Aim of the task.
Select and copy out every line in the records containing "management".

[Records contained in a dataset]

==========

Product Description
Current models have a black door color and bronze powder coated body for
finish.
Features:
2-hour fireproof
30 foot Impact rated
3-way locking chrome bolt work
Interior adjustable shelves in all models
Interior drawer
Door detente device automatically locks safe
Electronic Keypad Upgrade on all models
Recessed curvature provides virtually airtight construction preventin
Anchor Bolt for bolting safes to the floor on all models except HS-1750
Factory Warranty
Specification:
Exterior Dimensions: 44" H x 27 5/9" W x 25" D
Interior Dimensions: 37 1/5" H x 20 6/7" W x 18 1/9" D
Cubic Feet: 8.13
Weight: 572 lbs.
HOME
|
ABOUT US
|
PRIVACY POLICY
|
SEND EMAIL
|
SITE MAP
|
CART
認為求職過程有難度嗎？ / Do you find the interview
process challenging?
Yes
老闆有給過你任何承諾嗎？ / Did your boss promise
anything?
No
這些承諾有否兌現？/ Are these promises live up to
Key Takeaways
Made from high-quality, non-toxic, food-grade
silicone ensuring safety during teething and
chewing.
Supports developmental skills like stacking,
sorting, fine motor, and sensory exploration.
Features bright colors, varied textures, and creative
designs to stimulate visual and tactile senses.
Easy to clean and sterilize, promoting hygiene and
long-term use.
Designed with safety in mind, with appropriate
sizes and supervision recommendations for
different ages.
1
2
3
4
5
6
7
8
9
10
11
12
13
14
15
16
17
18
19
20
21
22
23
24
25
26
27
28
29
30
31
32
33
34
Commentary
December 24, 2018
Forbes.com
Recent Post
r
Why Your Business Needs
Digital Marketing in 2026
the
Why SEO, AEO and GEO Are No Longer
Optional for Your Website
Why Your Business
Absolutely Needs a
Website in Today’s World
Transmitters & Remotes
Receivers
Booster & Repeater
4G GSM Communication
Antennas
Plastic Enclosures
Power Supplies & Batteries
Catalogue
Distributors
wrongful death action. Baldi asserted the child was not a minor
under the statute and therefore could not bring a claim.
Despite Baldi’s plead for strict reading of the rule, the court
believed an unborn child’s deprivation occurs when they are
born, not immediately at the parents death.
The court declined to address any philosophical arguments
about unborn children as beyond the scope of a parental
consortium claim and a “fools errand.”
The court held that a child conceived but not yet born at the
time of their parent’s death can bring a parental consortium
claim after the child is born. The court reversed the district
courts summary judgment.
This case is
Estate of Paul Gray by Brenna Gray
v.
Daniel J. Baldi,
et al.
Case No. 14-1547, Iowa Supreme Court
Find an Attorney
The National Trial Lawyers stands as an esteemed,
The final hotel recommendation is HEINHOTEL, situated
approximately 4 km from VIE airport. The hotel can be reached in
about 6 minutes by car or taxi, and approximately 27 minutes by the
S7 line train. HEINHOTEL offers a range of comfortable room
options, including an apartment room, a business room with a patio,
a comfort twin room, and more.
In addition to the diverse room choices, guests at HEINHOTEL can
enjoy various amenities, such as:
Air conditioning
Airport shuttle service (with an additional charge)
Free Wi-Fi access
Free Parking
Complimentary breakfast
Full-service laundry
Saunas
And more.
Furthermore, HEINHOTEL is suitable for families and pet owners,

==========

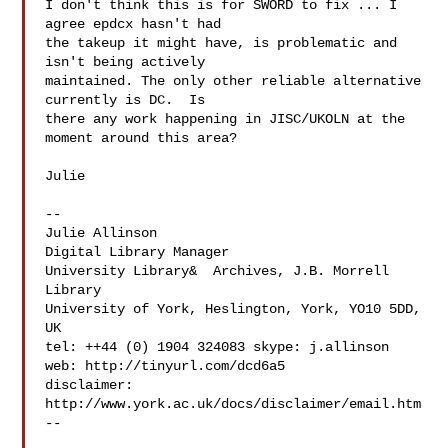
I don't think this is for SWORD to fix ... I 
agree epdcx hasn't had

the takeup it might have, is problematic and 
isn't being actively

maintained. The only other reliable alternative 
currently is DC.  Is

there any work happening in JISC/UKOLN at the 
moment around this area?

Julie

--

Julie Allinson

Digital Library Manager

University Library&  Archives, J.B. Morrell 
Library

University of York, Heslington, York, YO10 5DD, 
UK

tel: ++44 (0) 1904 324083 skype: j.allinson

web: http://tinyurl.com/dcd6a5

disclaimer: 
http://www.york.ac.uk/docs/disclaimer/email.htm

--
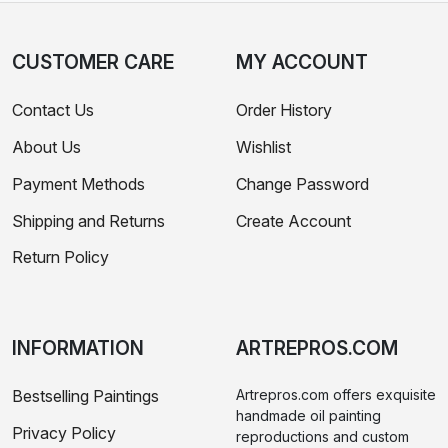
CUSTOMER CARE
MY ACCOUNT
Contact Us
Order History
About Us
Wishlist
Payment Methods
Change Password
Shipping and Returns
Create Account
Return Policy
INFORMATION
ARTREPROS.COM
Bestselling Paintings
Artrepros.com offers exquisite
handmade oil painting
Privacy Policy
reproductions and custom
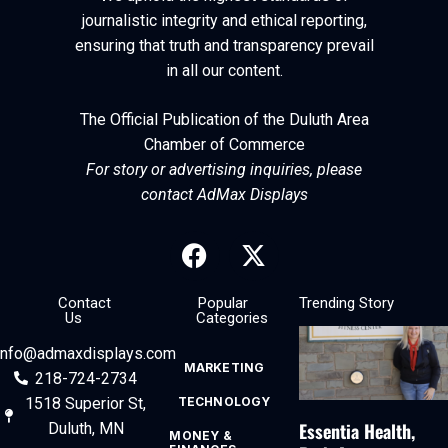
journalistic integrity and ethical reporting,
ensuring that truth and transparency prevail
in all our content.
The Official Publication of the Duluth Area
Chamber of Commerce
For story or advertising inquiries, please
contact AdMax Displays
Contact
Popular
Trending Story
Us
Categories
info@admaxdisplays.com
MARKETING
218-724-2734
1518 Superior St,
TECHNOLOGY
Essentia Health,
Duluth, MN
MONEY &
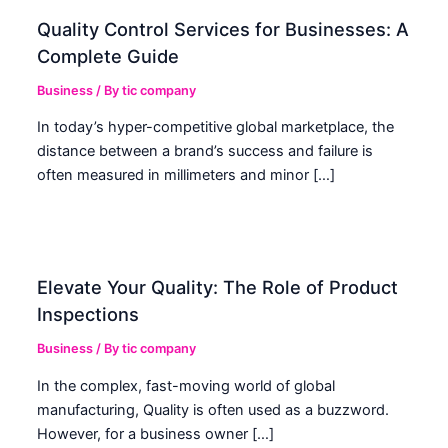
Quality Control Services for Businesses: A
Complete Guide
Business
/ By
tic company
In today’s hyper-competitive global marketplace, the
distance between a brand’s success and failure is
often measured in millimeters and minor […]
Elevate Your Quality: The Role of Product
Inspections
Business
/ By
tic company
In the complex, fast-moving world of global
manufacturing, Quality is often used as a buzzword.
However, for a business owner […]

==========

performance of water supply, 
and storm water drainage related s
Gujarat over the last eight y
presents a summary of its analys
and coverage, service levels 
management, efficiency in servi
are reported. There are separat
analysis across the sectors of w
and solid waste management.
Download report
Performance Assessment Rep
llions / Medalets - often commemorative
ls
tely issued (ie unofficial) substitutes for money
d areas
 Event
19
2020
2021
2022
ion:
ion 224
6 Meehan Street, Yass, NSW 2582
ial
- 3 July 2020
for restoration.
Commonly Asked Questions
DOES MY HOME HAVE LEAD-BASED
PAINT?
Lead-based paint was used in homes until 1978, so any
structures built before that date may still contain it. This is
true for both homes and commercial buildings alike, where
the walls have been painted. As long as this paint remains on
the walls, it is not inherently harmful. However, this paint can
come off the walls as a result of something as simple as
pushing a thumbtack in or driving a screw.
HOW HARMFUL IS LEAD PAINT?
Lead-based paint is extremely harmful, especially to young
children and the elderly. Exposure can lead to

==========

Task answer.
management, efficiency in servi
and solid waste management.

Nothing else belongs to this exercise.